▸ **Texte fourni**:
• • • •
No matter what happens now
I won't be afraid
Because I know today has been
The most perfect day I've ever seen

Videotape .:. Radiohead

J'en avais déjà parlé moult fois, vous devriez vous en souvenir (si ce n'est pas le cas c'est que vous êtes soit des cervelles de poissons rouges, soit des ptits nouveaux, soit des ingrats), mais le 10 juillet, je devais aller voir Radiohead aux arènes de Nîmes. Et puis comme cet événement ne pouvait être manqué que dans les cas d'extrême incapacité (aka ma mort par décapitation) et que ma tête est encore sur mes épaules, je suis donc allée voir Radiohead aux arènes de Nîmes le 10 juillet. Et comme je sais que vous n'êtes qu'une bande de curieux assoiffés de posts longs comme un cou de Brachiosaure, je vais vous raconter la passionnante histoire de mon périple. Asseyez-vous, prenez un Figolu.

Nous étions donc six dans l'aventure. Sept en fait, mais la septième n'était avec nous que pour le trajet et ne venait pas au concert. Donc six, plus une guest. Six centrés autour de mon meilleur ami (qui était à l'origine de tout cela et que, pour épargner son anonymat, nous appellerons Albert) : sa mère (que nous appellerons Marcelline), son meilleur ami (Maurice), son amie (Monique), l'amie de son amie (Micheline), et moi (bon, pour la peine et parce que si jamais l'un d'entre eux tombe un jour sur cette page et voit le prénom foireux dont il a hérité, il me haïra jusqu'à ma trente-neuvième réincarnation, nous m'appellerons Sidonie). Et la septième roue du carrosse, que du coup nous appellerons Micheline aussi. Marcelline et moi habitant toutes deux à Home City, nous avons fait la route ensemble dans ma vieille charrette à bras (alias Gisèle ma voiture) jusqu'à Big City pour rejoindre les autres, en un frais matin du mardi 10 juillet de l'an de grâce 2012.
• • • •
▸ **Données disponibles**:
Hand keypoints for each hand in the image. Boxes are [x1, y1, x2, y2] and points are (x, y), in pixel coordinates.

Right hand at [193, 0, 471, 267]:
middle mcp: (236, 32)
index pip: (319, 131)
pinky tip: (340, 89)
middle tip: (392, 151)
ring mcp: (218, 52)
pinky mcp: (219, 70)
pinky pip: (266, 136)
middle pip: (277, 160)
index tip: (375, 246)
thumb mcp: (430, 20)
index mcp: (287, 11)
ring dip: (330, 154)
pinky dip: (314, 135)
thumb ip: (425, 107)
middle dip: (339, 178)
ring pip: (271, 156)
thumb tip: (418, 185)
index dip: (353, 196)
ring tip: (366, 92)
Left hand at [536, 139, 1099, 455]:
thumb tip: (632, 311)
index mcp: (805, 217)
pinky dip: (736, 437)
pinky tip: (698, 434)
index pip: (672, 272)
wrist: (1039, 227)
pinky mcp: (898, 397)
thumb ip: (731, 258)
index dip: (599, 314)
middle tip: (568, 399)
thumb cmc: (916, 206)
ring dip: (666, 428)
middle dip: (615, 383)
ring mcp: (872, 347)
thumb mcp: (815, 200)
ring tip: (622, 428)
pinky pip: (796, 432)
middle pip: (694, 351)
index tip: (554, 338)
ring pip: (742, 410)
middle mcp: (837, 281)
• • • •
▸ **Vos tâches**:
1. Relevez dans le récit du concert chacun des pseudonymes attribués aux membres de l'expédition, avec la personne que chacun désigne.
2. Résumez en deux phrases le récit du concert de Radiohead.
3. Poursuivez le récit du concert de Radiohead après sa dernière phrase.

▸ **Réponses dans l'ordre**:
1.
- Albert : le meilleur ami de la personne qui raconte
- Marcelline : la mère d'Albert
- Maurice : le meilleur ami d'Albert
- Monique : l'amie d'Albert
- Micheline : l'amie de l'amie d'Albert
- Sidonie : la personne qui raconte
- Micheline : la septième personne, présente seulement pour le trajet

2. La personne qui raconte est allée voir Radiohead aux arènes de Nîmes le 10 juillet 2012, un événement dont elle avait déjà parlé maintes fois. Six personnes désignées par des pseudonymes faisaient partie de l'aventure, plus une septième venue seulement pour le trajet, et Marcelline et elle ont roulé ensemble de Home City à Big City pour rejoindre les autres.

3.
Là, nous avons formé les équipes pour se répartir dans les voitures et les gradins des arènes (puisque nous faisions la route ensemble mais n'allions pas atterrir au même endroit en bout de course). La Team Tampax (une idée d'Albert, forcément), composée de Monique et des deux Micheline est partie dans une voiture, la Team Beaux Gosses (moi aussi j'ai eu un soupir exaspéré) composée de Marcelline, Albert, Maurice et moi avec Gisèle. Et roulez jeunesse, nous voilà partis. Je vous épargne les vicissitudes du voyage (je vous dirai juste qu'on a chanté sur du Ultra Vomit et des Fatals Picards, sur le générique des Pokémons et autres mangas douteux, qu'on a mangé assis dans l'herbe battue par le vent d'une aire d'autoroute, que le sandwich au salami de Maurice a fait débat, qu'on a essayé de communiquer avec l'autre voiture avec des montres-talkie-walkie mais que la Team Tampax était beaucoup trop sérieuse pour nous répondre, que Maurice a offert à Monique un petit bout de bois parce qu'il avait vu une petite fille donner un caillou à son papa et qu'il lui avait dit merci, que Monique a balancé le-dit bout de bois, et qu'on a été très déçus par les rambardes du viaduc de Millau qui ne laissent pas voir le paysage en contre-bas).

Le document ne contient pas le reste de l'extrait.